Indonesian Climbing Federation
- Abbreviation: FPTI
- Predecessor: Federasi Panjat Tebing dan Gunung Indonesia (FPTGI)
- Headquarters: South Jakarta
- Official language: Indonesian
- Leader: Zannuba Arifah
- Parent organization: National Sports Committee of Indonesia
- Website: www.fpti.or.id

= Indonesian Climbing Federation =

The Indonesian Climbing Federation (Federasi Panjat Tebing Indonesia; abbreviated FPTI) is the national governing body for competition climbing in Indonesia. It is responsible for the administration and development of the sport, the organization of national competitions, and the management of Indonesian teams participating in international climbing events. In 1994, FPTI became the 50th member federation of the Indonesian National Sports Committee.

FPTI oversees national competitions in speed climbing, lead climbing, and bouldering, including the Indonesian national championships and national age-group championships. It also selects and manages Indonesian athletes for Asian and international competitions.

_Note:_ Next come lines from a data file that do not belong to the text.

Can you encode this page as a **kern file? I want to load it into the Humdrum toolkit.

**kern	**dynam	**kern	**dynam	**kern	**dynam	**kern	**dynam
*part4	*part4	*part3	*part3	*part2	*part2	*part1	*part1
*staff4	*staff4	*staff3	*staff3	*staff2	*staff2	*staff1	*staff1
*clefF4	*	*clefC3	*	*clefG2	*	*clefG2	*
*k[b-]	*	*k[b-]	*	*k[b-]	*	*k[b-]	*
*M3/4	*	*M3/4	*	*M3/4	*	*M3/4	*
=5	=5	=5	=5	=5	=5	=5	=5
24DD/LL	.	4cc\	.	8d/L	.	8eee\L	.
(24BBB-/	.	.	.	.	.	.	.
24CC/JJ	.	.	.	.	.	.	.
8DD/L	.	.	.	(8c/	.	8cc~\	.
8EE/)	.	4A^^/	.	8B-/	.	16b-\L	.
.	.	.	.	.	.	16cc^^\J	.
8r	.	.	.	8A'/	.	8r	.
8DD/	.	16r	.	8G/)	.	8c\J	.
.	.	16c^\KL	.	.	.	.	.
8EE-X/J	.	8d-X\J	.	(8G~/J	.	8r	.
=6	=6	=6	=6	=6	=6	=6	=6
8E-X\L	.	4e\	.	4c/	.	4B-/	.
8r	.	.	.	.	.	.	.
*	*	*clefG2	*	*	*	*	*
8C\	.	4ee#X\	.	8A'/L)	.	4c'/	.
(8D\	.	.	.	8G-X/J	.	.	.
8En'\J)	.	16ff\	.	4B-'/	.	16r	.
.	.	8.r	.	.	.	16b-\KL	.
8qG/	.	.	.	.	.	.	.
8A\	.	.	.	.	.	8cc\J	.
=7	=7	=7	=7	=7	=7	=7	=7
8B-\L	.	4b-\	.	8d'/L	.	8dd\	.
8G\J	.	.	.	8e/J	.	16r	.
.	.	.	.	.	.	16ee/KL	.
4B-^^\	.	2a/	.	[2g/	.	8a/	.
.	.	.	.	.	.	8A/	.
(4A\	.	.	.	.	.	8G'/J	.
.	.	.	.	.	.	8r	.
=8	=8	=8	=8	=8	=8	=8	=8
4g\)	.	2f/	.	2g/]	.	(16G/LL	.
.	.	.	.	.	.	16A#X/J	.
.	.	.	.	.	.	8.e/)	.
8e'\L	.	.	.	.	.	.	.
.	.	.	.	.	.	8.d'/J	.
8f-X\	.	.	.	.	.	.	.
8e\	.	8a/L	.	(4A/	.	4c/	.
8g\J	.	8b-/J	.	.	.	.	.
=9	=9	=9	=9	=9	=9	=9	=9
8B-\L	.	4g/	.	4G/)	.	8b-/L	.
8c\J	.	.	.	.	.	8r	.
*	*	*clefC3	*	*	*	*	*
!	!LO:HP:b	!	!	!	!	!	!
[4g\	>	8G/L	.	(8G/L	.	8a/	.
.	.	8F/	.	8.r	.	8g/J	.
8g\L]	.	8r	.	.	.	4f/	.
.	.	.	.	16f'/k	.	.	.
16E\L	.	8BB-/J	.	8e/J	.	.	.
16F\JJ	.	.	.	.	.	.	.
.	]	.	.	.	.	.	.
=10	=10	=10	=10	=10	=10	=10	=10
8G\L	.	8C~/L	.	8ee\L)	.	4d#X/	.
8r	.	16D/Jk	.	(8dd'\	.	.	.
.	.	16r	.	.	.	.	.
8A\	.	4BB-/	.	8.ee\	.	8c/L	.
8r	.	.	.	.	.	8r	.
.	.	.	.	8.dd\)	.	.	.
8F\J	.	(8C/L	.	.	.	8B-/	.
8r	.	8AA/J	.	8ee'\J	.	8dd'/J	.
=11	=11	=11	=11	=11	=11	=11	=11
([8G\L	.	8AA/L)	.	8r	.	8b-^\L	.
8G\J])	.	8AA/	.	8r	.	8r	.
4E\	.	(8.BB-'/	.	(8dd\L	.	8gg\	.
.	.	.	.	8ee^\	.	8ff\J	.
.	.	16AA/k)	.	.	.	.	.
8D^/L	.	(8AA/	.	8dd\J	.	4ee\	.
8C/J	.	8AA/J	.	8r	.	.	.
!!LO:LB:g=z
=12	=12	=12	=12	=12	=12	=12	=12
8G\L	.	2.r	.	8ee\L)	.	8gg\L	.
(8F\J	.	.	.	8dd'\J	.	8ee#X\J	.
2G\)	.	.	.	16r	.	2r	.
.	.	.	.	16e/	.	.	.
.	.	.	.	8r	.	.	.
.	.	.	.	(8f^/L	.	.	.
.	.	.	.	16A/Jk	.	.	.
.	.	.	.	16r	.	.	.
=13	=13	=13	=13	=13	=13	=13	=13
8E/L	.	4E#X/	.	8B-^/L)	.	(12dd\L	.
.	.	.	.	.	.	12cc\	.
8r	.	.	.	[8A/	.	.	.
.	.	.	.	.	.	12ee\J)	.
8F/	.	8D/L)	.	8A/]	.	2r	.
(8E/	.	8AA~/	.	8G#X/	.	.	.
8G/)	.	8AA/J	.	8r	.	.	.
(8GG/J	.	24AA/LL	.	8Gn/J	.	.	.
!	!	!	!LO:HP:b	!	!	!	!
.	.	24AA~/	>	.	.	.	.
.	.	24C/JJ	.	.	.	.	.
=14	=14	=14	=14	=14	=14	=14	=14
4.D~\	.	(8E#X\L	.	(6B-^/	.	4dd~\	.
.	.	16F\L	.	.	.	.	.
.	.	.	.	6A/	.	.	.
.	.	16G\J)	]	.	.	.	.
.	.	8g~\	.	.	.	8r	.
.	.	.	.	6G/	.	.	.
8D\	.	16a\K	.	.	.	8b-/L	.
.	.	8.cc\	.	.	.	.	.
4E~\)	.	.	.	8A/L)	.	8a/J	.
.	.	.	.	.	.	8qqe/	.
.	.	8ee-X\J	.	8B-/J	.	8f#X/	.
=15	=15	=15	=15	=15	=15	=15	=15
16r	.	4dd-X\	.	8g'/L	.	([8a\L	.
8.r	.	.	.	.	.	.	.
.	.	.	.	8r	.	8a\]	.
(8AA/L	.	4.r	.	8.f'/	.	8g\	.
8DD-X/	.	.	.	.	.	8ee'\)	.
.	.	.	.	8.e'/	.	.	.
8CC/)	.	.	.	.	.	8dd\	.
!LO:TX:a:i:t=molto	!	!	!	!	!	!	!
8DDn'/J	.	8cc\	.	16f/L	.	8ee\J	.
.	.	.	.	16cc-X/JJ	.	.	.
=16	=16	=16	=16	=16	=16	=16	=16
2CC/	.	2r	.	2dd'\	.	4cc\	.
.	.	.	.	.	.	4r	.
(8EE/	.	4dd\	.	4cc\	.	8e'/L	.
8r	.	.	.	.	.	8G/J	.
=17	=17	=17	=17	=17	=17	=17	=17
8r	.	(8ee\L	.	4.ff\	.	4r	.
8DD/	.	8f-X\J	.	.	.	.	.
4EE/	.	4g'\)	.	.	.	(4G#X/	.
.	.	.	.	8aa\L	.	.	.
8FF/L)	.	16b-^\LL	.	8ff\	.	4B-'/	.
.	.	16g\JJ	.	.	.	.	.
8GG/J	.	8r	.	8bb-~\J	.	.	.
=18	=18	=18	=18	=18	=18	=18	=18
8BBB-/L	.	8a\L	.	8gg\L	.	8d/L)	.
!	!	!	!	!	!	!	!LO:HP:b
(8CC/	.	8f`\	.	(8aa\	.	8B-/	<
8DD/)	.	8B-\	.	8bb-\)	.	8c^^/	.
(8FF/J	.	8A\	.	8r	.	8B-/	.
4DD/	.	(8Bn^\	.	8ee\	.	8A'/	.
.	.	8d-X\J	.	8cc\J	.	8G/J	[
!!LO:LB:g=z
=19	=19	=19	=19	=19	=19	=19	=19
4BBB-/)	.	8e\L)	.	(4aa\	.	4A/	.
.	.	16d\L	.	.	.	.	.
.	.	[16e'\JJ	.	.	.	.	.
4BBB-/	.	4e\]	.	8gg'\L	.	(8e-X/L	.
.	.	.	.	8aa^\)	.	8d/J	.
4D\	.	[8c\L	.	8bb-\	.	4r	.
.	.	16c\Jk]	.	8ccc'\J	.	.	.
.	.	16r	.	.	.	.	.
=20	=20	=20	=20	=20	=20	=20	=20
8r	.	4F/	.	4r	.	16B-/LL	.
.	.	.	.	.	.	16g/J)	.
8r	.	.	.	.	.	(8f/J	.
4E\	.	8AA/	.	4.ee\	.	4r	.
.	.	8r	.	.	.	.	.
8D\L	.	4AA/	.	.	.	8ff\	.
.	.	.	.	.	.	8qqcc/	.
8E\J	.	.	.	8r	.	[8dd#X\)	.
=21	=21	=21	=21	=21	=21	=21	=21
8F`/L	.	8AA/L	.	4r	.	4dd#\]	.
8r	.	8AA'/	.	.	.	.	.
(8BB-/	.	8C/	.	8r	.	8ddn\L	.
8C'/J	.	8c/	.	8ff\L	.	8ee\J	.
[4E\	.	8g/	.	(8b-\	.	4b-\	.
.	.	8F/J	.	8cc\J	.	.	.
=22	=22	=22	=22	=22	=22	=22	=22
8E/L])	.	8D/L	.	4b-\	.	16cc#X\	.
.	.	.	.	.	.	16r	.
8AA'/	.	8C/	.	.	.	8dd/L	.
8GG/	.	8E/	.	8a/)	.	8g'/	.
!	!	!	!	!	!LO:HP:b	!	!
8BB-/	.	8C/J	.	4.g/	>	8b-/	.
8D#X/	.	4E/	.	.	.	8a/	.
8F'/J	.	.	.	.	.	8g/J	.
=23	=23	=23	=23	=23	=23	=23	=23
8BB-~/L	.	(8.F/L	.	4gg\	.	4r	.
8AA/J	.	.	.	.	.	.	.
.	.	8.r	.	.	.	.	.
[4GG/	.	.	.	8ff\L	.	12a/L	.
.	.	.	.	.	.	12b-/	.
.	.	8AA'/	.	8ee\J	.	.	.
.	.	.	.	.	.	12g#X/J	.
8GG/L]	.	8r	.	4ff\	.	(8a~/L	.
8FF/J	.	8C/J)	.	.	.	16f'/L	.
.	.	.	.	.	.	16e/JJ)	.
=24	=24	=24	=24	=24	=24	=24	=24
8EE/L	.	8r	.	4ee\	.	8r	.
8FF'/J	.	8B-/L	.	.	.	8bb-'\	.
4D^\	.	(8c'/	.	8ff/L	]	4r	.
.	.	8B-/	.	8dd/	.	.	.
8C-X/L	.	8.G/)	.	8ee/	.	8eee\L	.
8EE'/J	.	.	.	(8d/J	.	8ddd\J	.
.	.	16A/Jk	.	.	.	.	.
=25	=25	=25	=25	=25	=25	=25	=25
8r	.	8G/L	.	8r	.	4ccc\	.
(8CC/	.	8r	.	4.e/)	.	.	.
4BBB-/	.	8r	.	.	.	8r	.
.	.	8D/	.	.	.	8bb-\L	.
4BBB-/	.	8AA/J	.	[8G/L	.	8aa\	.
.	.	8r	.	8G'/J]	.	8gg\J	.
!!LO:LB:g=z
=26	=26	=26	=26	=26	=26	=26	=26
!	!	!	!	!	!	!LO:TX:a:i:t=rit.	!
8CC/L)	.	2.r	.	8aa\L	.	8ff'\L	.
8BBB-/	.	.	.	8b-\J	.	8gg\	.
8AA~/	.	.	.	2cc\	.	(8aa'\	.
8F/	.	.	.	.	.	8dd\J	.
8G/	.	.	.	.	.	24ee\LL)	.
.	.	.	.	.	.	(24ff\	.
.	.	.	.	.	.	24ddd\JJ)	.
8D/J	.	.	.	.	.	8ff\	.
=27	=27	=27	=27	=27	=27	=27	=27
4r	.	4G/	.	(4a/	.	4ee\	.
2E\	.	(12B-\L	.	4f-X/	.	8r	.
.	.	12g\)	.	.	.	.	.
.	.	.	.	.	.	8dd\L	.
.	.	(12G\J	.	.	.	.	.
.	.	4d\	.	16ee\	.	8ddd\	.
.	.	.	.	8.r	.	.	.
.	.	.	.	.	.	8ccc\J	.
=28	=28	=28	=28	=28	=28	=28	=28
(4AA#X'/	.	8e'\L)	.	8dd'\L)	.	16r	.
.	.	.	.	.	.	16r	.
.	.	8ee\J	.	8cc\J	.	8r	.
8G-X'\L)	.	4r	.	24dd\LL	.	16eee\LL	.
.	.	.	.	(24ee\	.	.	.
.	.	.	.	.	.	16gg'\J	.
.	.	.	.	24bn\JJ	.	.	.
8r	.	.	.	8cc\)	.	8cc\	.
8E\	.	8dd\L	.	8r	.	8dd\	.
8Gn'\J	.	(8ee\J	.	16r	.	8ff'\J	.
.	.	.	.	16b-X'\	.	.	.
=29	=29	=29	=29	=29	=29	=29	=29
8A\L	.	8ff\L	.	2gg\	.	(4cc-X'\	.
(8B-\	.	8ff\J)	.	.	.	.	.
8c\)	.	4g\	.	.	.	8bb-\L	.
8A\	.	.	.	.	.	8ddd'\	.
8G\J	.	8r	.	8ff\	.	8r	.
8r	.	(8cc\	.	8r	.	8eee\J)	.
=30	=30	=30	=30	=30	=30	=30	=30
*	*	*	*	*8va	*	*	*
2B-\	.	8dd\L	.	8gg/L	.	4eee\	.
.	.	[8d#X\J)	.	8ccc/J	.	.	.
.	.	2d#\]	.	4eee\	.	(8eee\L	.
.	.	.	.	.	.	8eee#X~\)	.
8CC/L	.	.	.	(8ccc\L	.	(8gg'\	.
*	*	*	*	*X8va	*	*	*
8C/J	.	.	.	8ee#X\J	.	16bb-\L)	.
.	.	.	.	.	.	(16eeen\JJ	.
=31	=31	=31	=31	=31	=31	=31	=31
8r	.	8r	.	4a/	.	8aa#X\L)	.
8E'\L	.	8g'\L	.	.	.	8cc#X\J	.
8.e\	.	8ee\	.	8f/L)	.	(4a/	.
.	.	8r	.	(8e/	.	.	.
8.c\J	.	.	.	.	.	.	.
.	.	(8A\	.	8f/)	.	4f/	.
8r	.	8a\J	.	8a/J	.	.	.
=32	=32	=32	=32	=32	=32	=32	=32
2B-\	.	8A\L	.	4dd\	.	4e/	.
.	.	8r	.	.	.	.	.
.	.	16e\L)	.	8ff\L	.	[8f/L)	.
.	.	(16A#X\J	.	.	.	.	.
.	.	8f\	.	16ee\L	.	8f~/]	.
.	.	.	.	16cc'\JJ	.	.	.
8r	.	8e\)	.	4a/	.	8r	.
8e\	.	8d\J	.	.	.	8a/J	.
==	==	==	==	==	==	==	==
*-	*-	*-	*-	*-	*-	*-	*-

The federation oversees Indonesia's speed-climbing development program. Indonesian climbers have won medals at the Asian Games, World Cup events, world championships, and the Olympic Games. Indonesia won its first Olympic gold medal in sport climbing through Veddriq Leonardo in the men's speed event at the 2024 Summer Olympics.

The federation is led by its president, Zannuba Arifah, popularly known as Yenny Wahid, since 2019. She was also elected deputy chair of the Asian branch of the International Federation of Sport Climbing for the 2025–2027 term.